> **Supplied passage**
-=-=-

Traverse City West’s Jaelyn Dobrowolski (19) and Traverse City Central’s Cassidy Short (1) fight for the ball in the first half of Tuesday’s game.

TRAVERSE CITY — Cassidy Short looks to strike while the iron is hot.

The Traverse City Central central defender aims to move up to forward or striker after committing to Kalamazoo College, where she hopes to be the next northern Michigan standout there in the likes of Libby Munoz.

Munoz led the Hornets in goals and points each of her last three seasons in Kalamazoo, earning all-Michigan Interscholastic Athletic Association three times in the process.

Even after setting state records for career goals and points at Leland, Munoz ended at up the Division 3 school, where she continue that trend of being a star.

Short looks to keep that tradition alive.

“I don’t want to say it’s a hidden gem, but some of the athletes get overlooked,” Kalamazoo College head coach Bryan Goyings said. “Northern Michigan certainly has some strong athletes and we’ve been fortunate there in the past.”

Hornets coaching staff noticed Short at an ID camp her junior year. The coaching staff pursued the Trojan and North Star standout.

Short mostly played defense for TC Central, occupying the center forward spot in travel ball.

She visited Kalamazoo overnight, and quickly narrowed her choices down to becoming a Hornet or going to Grand Valley State University and playing on the Lakers’ club team.

-=-=-

Camera intrinsic and pose data:
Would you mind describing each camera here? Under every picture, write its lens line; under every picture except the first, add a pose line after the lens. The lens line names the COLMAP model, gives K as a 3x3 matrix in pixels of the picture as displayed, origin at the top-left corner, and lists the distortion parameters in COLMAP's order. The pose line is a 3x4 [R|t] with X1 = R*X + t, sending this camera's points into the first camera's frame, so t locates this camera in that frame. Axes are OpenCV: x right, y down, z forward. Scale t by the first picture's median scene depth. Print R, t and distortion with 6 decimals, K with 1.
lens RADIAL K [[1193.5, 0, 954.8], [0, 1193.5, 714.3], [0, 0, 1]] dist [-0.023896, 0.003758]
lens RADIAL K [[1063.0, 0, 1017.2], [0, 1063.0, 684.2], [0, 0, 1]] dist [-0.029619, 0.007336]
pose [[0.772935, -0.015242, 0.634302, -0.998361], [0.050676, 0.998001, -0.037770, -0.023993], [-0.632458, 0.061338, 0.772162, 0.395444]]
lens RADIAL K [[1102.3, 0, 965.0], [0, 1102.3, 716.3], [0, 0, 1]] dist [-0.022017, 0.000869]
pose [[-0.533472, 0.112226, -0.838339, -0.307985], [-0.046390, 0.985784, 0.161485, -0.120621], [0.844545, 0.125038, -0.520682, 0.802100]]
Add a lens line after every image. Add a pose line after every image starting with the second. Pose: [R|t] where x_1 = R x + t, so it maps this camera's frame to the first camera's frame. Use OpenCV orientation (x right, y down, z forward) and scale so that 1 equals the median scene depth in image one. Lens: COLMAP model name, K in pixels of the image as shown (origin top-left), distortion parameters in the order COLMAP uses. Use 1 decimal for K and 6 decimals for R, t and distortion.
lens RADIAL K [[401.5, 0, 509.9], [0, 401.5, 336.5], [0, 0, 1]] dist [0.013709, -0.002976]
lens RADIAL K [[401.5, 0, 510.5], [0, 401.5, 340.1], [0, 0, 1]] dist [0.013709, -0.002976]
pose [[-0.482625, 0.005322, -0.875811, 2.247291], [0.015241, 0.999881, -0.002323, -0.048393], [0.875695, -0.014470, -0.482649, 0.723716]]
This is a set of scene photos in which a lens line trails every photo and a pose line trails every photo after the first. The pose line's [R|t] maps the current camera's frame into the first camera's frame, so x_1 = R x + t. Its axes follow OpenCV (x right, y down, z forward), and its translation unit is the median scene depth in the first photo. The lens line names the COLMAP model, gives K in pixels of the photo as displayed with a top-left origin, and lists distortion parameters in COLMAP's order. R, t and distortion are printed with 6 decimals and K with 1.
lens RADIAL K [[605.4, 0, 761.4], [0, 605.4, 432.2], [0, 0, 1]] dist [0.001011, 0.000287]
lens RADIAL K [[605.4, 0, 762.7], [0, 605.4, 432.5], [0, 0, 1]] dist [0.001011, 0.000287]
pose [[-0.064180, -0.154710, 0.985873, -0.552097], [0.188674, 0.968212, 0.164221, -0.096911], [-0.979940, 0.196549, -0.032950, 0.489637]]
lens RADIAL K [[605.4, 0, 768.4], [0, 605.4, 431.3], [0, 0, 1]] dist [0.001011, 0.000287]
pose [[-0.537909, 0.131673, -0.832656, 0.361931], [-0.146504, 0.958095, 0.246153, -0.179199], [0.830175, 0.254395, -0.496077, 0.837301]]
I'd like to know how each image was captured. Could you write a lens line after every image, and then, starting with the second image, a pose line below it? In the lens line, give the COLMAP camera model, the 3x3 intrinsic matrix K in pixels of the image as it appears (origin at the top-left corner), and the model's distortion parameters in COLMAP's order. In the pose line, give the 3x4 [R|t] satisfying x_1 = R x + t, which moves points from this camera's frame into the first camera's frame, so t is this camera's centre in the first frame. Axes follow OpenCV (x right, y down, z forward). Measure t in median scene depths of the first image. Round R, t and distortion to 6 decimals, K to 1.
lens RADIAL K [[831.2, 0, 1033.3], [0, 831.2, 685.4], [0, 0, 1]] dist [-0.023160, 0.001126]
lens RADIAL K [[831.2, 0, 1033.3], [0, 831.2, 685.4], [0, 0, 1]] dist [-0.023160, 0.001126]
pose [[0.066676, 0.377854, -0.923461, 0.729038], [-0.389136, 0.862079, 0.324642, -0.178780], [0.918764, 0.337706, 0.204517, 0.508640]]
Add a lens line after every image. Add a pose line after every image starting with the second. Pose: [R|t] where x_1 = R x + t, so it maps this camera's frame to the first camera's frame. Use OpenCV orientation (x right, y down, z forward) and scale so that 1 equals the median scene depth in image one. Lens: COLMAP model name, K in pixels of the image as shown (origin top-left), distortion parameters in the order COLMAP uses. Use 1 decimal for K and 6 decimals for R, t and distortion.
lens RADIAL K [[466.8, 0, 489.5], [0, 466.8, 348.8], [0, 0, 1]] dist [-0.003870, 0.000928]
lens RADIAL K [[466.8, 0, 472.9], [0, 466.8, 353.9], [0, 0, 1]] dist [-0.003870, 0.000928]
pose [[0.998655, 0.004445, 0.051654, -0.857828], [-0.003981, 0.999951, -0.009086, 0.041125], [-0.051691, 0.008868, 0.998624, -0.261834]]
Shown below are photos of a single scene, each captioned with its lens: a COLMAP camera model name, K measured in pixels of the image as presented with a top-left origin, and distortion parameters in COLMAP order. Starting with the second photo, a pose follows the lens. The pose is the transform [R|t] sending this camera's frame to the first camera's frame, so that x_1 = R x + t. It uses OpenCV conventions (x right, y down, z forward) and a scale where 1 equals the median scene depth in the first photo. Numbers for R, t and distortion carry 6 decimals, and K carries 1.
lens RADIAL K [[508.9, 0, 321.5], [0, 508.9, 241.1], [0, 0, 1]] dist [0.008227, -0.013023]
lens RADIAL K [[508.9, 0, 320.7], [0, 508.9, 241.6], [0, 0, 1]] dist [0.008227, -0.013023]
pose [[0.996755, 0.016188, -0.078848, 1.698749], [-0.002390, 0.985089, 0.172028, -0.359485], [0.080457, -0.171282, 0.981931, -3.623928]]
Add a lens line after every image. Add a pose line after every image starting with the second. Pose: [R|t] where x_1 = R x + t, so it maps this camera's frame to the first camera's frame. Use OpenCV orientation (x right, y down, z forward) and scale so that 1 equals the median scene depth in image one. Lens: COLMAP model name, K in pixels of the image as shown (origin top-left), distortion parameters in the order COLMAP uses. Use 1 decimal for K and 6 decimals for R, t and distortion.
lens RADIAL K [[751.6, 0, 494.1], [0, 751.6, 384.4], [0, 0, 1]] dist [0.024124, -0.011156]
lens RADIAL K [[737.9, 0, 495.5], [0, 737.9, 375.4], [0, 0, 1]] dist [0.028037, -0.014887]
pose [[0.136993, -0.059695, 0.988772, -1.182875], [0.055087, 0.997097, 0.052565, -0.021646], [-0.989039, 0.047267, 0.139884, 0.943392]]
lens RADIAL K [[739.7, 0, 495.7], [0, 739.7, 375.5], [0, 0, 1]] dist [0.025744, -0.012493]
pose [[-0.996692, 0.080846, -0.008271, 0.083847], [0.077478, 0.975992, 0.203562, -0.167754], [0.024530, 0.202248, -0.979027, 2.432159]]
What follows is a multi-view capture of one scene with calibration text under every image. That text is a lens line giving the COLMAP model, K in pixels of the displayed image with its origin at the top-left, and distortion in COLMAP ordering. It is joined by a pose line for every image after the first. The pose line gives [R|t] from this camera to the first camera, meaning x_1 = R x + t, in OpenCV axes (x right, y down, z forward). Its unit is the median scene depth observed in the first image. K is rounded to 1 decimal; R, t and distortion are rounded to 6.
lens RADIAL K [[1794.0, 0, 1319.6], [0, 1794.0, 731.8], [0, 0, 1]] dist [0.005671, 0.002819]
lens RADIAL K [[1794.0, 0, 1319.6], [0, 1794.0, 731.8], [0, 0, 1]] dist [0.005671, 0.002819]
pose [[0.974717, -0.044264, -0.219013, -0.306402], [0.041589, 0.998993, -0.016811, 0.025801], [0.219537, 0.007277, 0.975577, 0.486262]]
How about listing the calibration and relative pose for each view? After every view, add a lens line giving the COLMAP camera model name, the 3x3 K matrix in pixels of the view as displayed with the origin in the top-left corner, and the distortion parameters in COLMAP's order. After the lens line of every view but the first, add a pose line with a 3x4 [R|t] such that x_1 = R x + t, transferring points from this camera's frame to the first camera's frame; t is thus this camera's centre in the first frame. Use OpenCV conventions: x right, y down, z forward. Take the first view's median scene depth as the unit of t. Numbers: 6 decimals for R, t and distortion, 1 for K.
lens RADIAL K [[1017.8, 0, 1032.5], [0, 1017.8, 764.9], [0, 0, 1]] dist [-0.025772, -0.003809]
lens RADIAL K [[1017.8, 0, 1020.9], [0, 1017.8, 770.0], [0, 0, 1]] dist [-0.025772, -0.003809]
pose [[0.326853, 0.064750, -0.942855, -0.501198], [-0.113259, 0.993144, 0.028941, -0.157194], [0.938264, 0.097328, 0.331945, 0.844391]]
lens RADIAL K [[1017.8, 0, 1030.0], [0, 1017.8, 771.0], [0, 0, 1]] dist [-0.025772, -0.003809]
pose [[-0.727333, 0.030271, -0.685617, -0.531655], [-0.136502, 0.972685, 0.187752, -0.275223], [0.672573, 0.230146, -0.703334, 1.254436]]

-=-=-

> **Your tasks**
**A)** Answer these questions using the article about Cassidy Short:
(i) Which college has Short committed to?
(ii) Who is that college's head coach?
(iii) Where did the Hornets coaching staff first notice Short?
**B)** Name every person mentioned in the article about Cassidy Short.
**C)** Reproduce the article about Cassidy Short word for word, from "The Traverse City" up to and including "being a star.".

> **Answers to the problems**
**A)**
(i) Kalamazoo College
(ii) Bryan Goyings
(iii) At an ID camp during her junior year

**B)**
Jaelyn Dobrowolski
Cassidy Short
Libby Munoz
Bryan Goyings

**C)**
The Traverse City Central central defender aims to move up to forward or striker after committing to Kalamazoo College, where she hopes to be the next northern Michigan standout there in the likes of Libby Munoz.

Munoz led the Hornets in goals and points each of her last three seasons in Kalamazoo, earning all-Michigan Interscholastic Athletic Association three times in the process.

Even after setting state records for career goals and points at Leland, Munoz ended at up the Division 3 school, where she continue that trend of being a star.